Can you find the lines of the listing that include "coordinates" and copy every one?

── Provided material

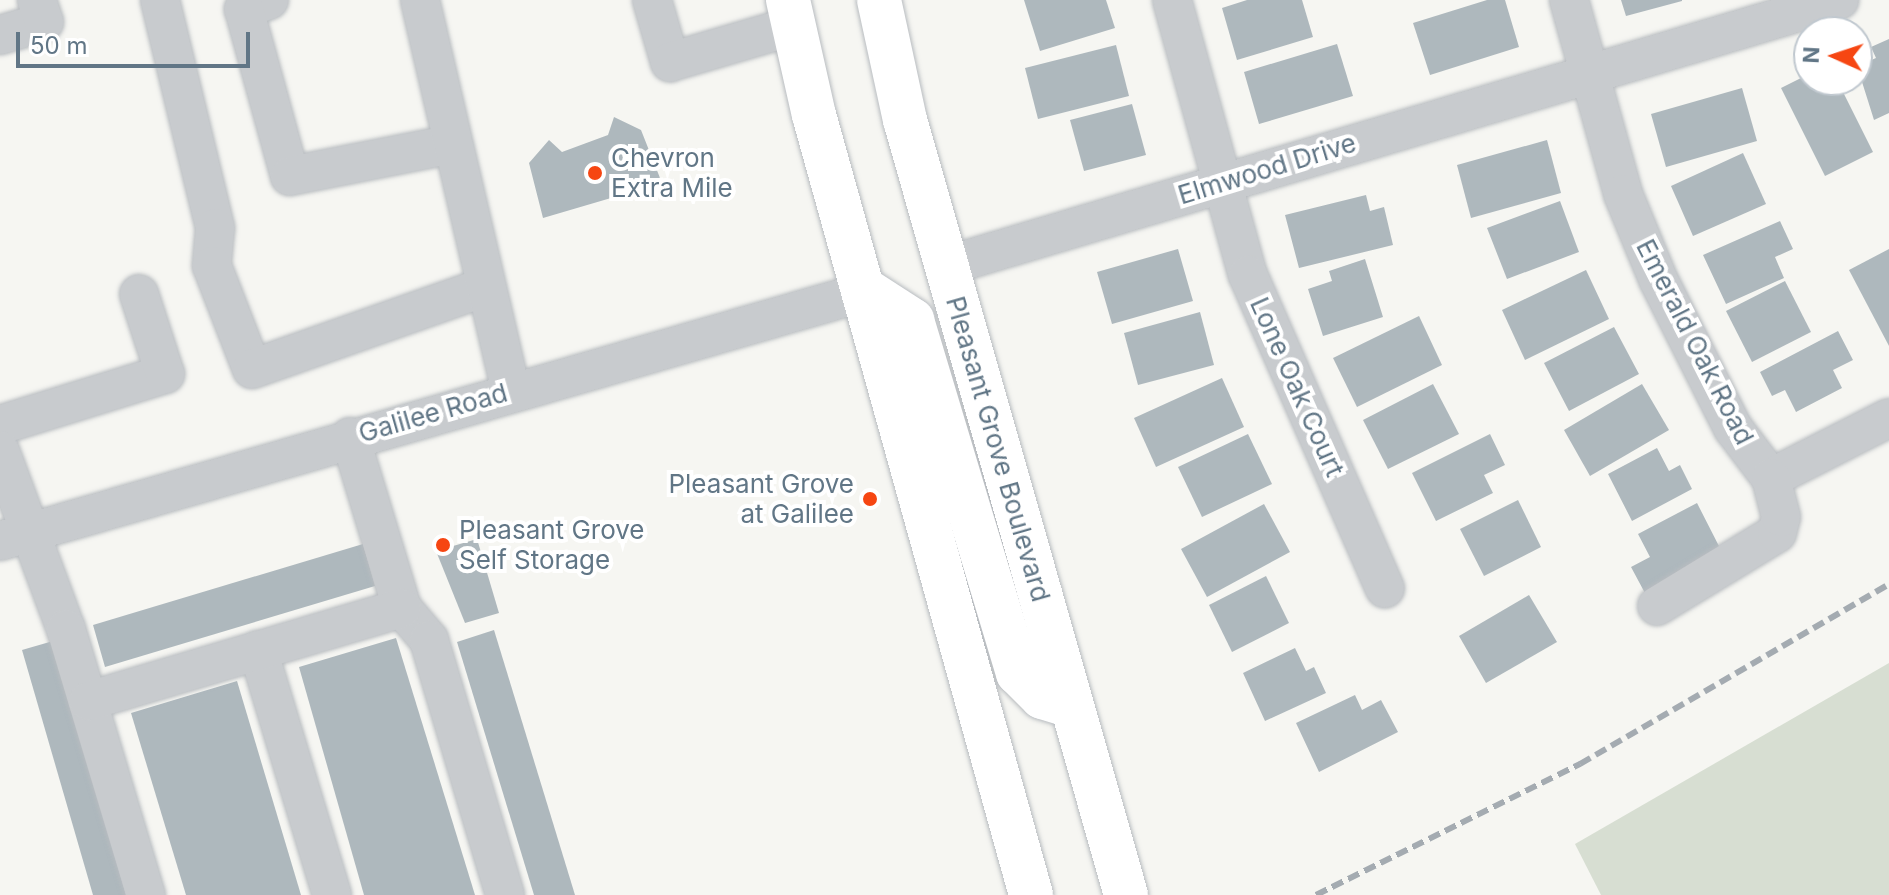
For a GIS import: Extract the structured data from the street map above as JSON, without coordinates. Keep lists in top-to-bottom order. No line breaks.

────
── Provided material

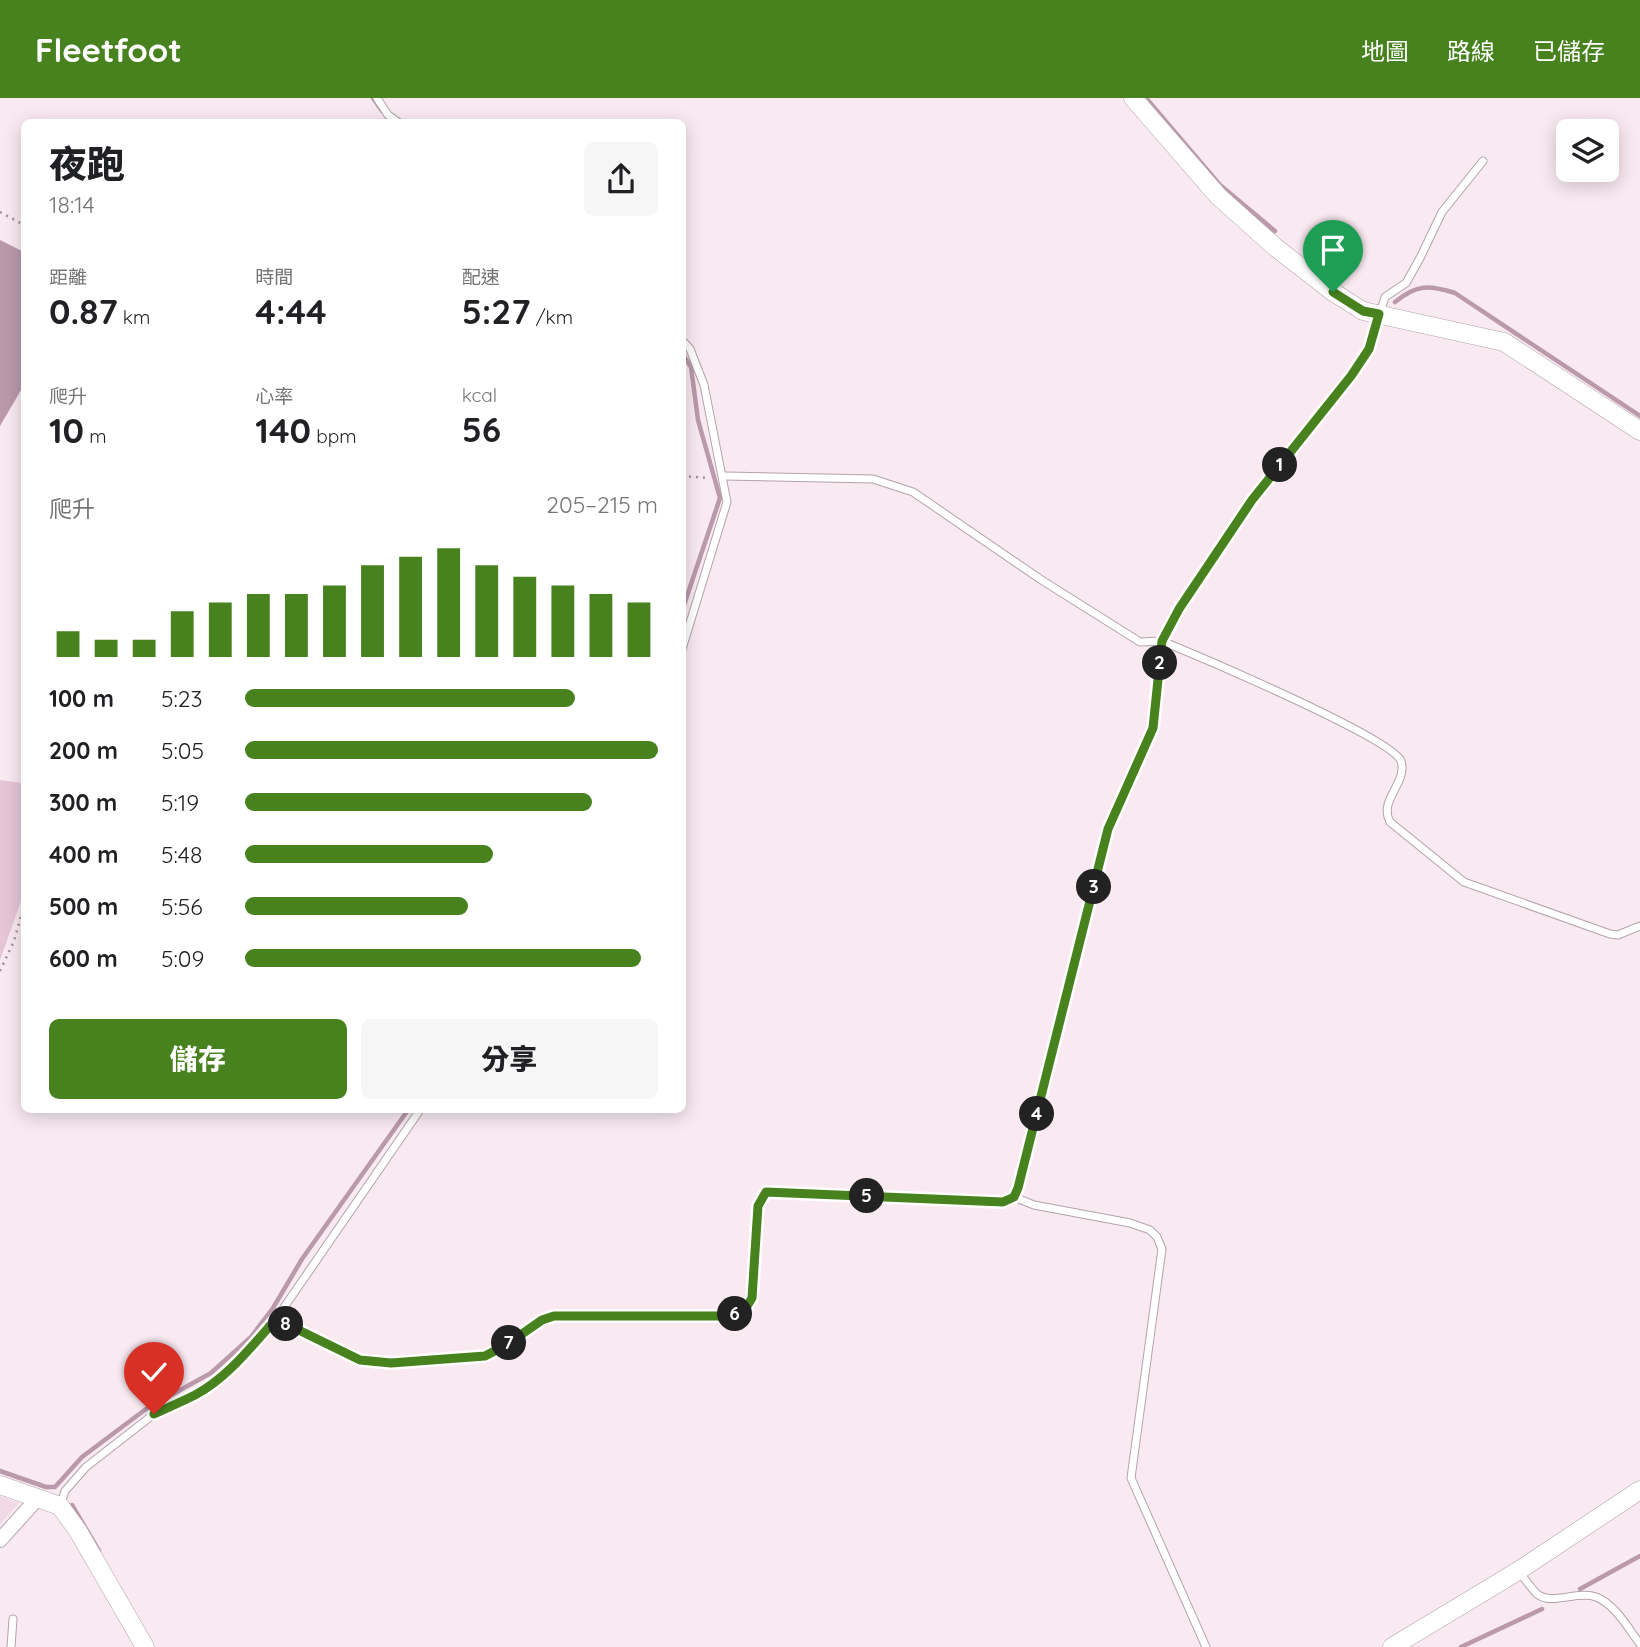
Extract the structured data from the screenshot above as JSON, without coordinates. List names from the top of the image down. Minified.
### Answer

────

• **Solution for this problem**:
For a GIS import: Extract the structured data from the street map above as JSON, without coordinates. Keep lists in top-to-bottom order. No line breaks.
Extract the structured data from the screenshot above as JSON, without coordinates. List names from the top of the image down. Minified.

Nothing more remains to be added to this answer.